Ce qu’il faut vérifier sur ton propre téléphone
Deux minutes et tu sauras exactement ce qui tourne.
Regarde quelles apps ont l’autorisation du micro, et séparément si une fonction de mot de réveil est activée dans les réglages de ton téléphone ou de ton assistant. Ce sont deux interrupteurs différents et couper l’un n’a aucun effet sur l’autre.
Surveille l’indicateur du micro pendant un usage ordinaire. S’il apparaît alors que tu n’es pas en train de parler volontairement à quelque chose, cela t’en dit plus que n’importe quelle explication.
Et regarde ce qui se passe quand tu utilises la dictée d’un clavier : l’indicateur devrait apparaître quand tu appuies sur la touche et disparaître quand tu as fini. S’il reste allumé, regarde de plus près.
Où se situe LocalType
C’est de la dictée, sans le moindre assistant dans le produit.
Le micro s’ouvre quand tu appuies sur la touche du clavier et se ferme quand tu t’arrêtes. Il n’y a pas de mot de réveil, rien qui tourne en arrière-plan, et rien qui écoute entre deux dictées. Il ne répond pas aux questions, n’écrit pas de texte à ta place et n’agit pas sur ce que tu as dit. Il note tes mots et s’arrête.
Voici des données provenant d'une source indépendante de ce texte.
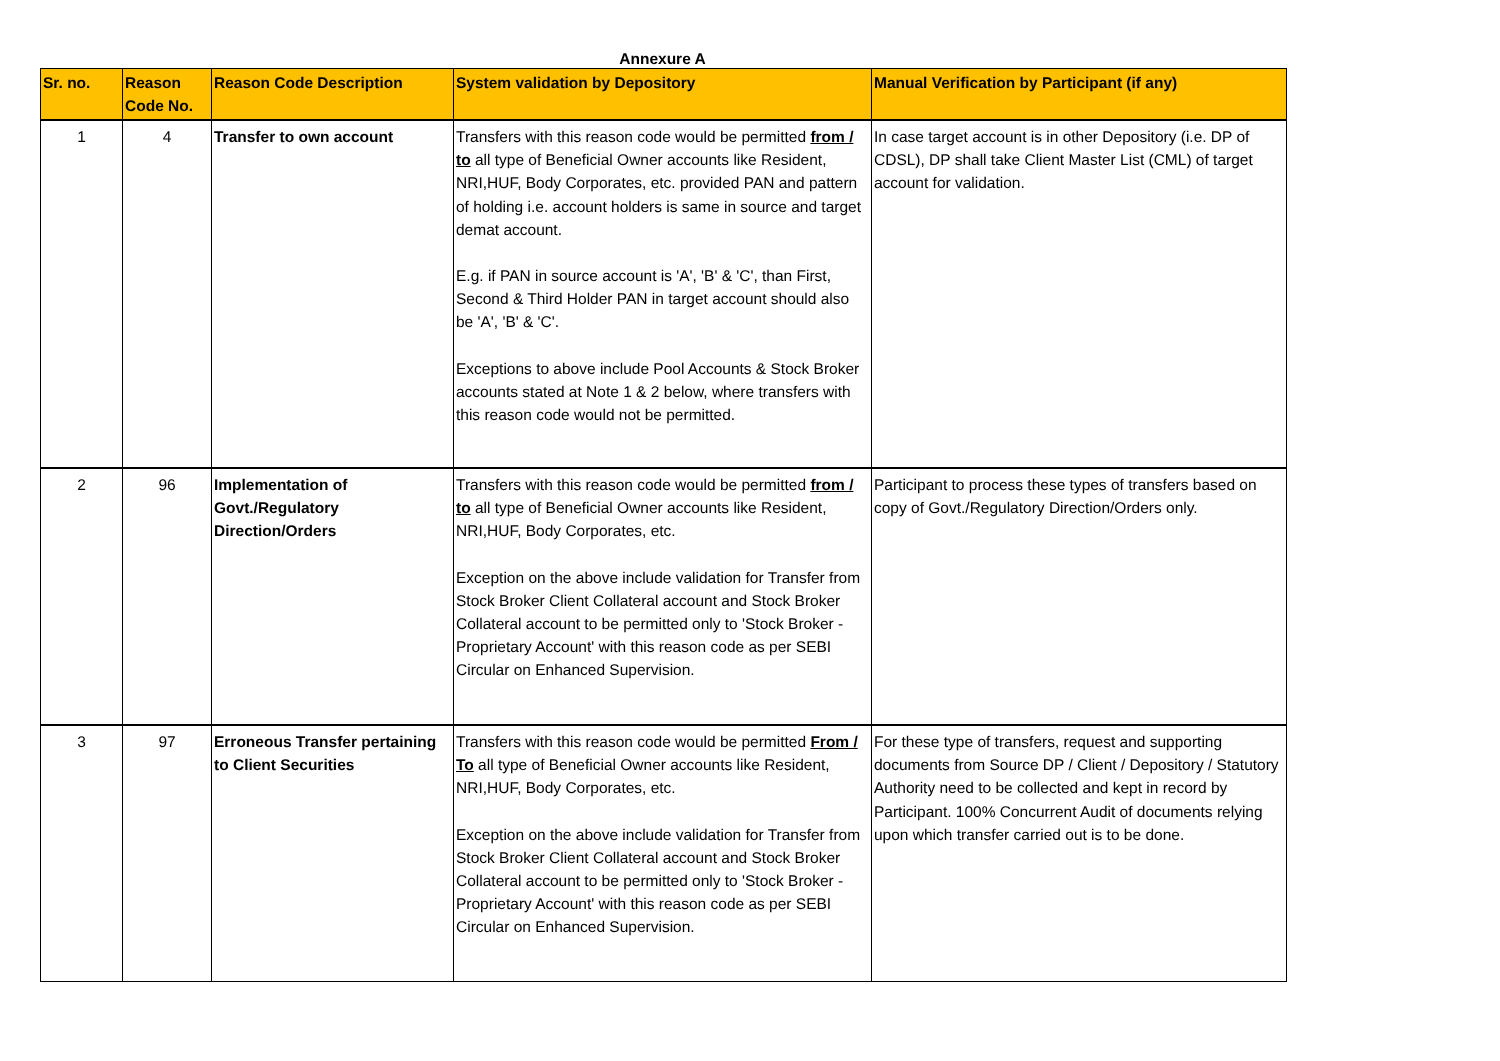Annexure A
| Sr. no. | Reason Code No. | Reason Code Description | System validation by Depository | Manual Verification by Participant (if any) |
| --- | --- | --- | --- | --- |
| 1 | 4 | Transfer to own account | Transfers with this reason code would be permitted from / to all type of Beneficial Owner accounts like Resident, NRI,HUF, Body Corporates, etc. provided PAN and pattern of holding i.e. account holders is same in source and target demat account. E.g. if PAN in source account is 'A', 'B' & 'C', than First, Second & Third Holder PAN in target account should also be 'A', 'B' & 'C'. Exceptions to above include Pool Accounts & Stock Broker accounts stated at Note 1 & 2 below, where transfers with this reason code would not be permitted. | In case target account is in other Depository (i.e. DP of CDSL), DP shall take Client Master List (CML) of target account for validation. |
| 2 | 96 | Implementation of Govt./Regulatory Direction/Orders | Transfers with this reason code would be permitted from / to all type of Beneficial Owner accounts like Resident, NRI,HUF, Body Corporates, etc. Exception on the above include validation for Transfer from Stock Broker Client Collateral account and Stock Broker Collateral account to be permitted only to 'Stock Broker - Proprietary Account' with this reason code as per SEBI Circular on Enhanced Supervision. | Participant to process these types of transfers based on copy of Govt./Regulatory Direction/Orders only. |
| 3 | 97 | Erroneous Transfer pertaining to Client Securities | Transfers with this reason code would be permitted From / To all type of Beneficial Owner accounts like Resident, NRI,HUF, Body Corporates, etc. Exception on the above include validation for Transfer from Stock Broker Client Collateral account and Stock Broker Collateral account to be permitted only to 'Stock Broker - Proprietary Account' with this reason code as per SEBI Circular on Enhanced Supervision. | For these type of transfers, request and supporting documents from Source DP / Client / Depository / Statutory Authority need to be collected and kept in record by Participant. 100% Concurrent Audit of documents relying upon which transfer carried out is to be done. |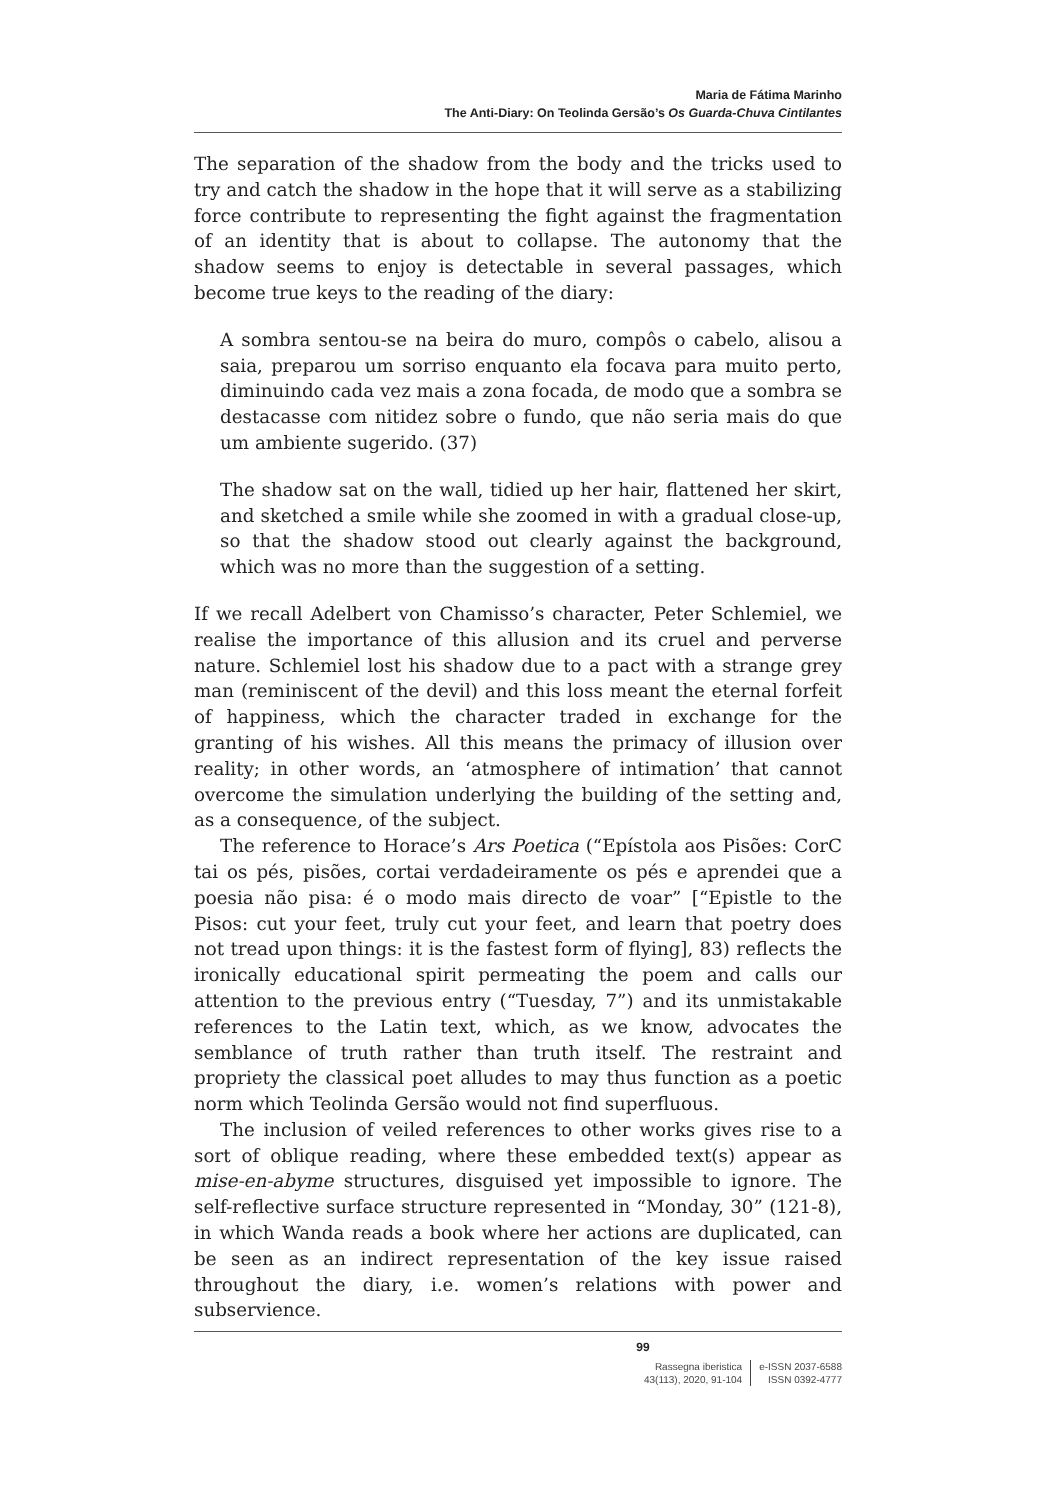Maria de Fátima Marinho
The Anti-Diary: On Teolinda Gersão’s Os Guarda-Chuva Cintilantes
The separation of the shadow from the body and the tricks used to try and catch the shadow in the hope that it will serve as a stabilizing force contribute to representing the fight against the fragmentation of an identity that is about to collapse. The autonomy that the shadow seems to enjoy is detectable in several passages, which become true keys to the reading of the diary:
A sombra sentou-se na beira do muro, compôs o cabelo, alisou a saia, preparou um sorriso enquanto ela focava para muito perto, diminuindo cada vez mais a zona focada, de modo que a sombra se destacasse com nitidez sobre o fundo, que não seria mais do que um ambiente sugerido. (37)
The shadow sat on the wall, tidied up her hair, flattened her skirt, and sketched a smile while she zoomed in with a gradual close-up, so that the shadow stood out clearly against the background, which was no more than the suggestion of a setting.
If we recall Adelbert von Chamisso’s character, Peter Schlemiel, we realise the importance of this allusion and its cruel and perverse nature. Schlemiel lost his shadow due to a pact with a strange grey man (reminiscent of the devil) and this loss meant the eternal forfeit of happiness, which the character traded in exchange for the granting of his wishes. All this means the primacy of illusion over reality; in other words, an ‘atmosphere of intimation’ that cannot overcome the simulation underlying the building of the setting and, as a consequence, of the subject.
The reference to Horace’s Ars Poetica (“Epístola aos Pisões: CorC tai os pés, pisões, cortai verdadeiramente os pés e aprendei que a poesia não pisa: é o modo mais directo de voar” [“Epistle to the Pisos: cut your feet, truly cut your feet, and learn that poetry does not tread upon things: it is the fastest form of flying], 83) reflects the ironically educational spirit permeating the poem and calls our attention to the previous entry (“Tuesday, 7”) and its unmistakable references to the Latin text, which, as we know, advocates the semblance of truth rather than truth itself. The restraint and propriety the classical poet alludes to may thus function as a poetic norm which Teolinda Gersão would not find superfluous.
The inclusion of veiled references to other works gives rise to a sort of oblique reading, where these embedded text(s) appear as mise-en-abyme structures, disguised yet impossible to ignore. The self-reflective surface structure represented in “Monday, 30” (121-8), in which Wanda reads a book where her actions are duplicated, can be seen as an indirect representation of the key issue raised throughout the diary, i.e. women’s relations with power and subservience.
99
Rassegna iberistica
43(113), 2020, 91-104
e-ISSN 2037-6588
ISSN 0392-4777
La reconnaissance se passe sur le téléphone, à partir d’un modèle vocal rangé dans un stockage privé que seule l’app peut lire, donc l’audio n’est transmis nulle part même pendant que le micro est ouvert. L’accès à internet sert à une seule chose, aller chercher le modèle que tu choisis, et plus jamais après. Il n’y a aucun compte, aucune publicité, aucun pistage à l’intérieur du produit, et aucune archive de tes enregistrements. Les données de l’app sont volontairement exclues de la sauvegarde cloud d’Android, et dans un champ de mot de passe le micro n’apparaît pas du tout.
Trois tailles de modèle, à 60, 190 et 539 Mo, te laissent régler la vitesse contre la justesse, avec 4,1 secondes nécessaires pour 6,9 secondes de parole au réglage intermédiaire sur l’appareil de test à 4 Go. Dix-huit langues sont couvertes par un seul modèle multilingue, identifié depuis l’enregistrement plutôt que depuis un menu, et le reste du temps c’est un clavier ordinaire, avec correction automatique, dispositions et émojis.
Garder les deux, chacun pour sa tâche
Si ce qui te dérange est un appareil qui attend d’entendre son nom, c’est un assistant, et c’est un réglage distinct que tu peux couper de ton côté.
La dictée ne demande rien tant que tu n’appuies pas sur une touche, et un clavier qui fait la reconnaissance sur l’appareil ne demande rien ensuite non plus.
Ce qui veut dire aussi que les deux ne sont pas des solutions concurrentes. Garde l’assistant pour ce que les assistants réussissent, et laisse un clavier s’occuper de l’écriture. Ils répondent à des questions différentes et aucun ne remplace l’autre.